Reproduce each of the following rows line for line, with no changes to any wording, numbers, or punctuation.
_ _ _ _ _
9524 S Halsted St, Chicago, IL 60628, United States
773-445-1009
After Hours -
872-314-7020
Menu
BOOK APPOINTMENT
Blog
_ _ _ _ _
• [Answer box]:
9524 S Halsted St, Chicago, IL 60628, United States
773-445-1009
After Hours -
872-314-7020
Menu
BOOK APPOINTMENT
Blog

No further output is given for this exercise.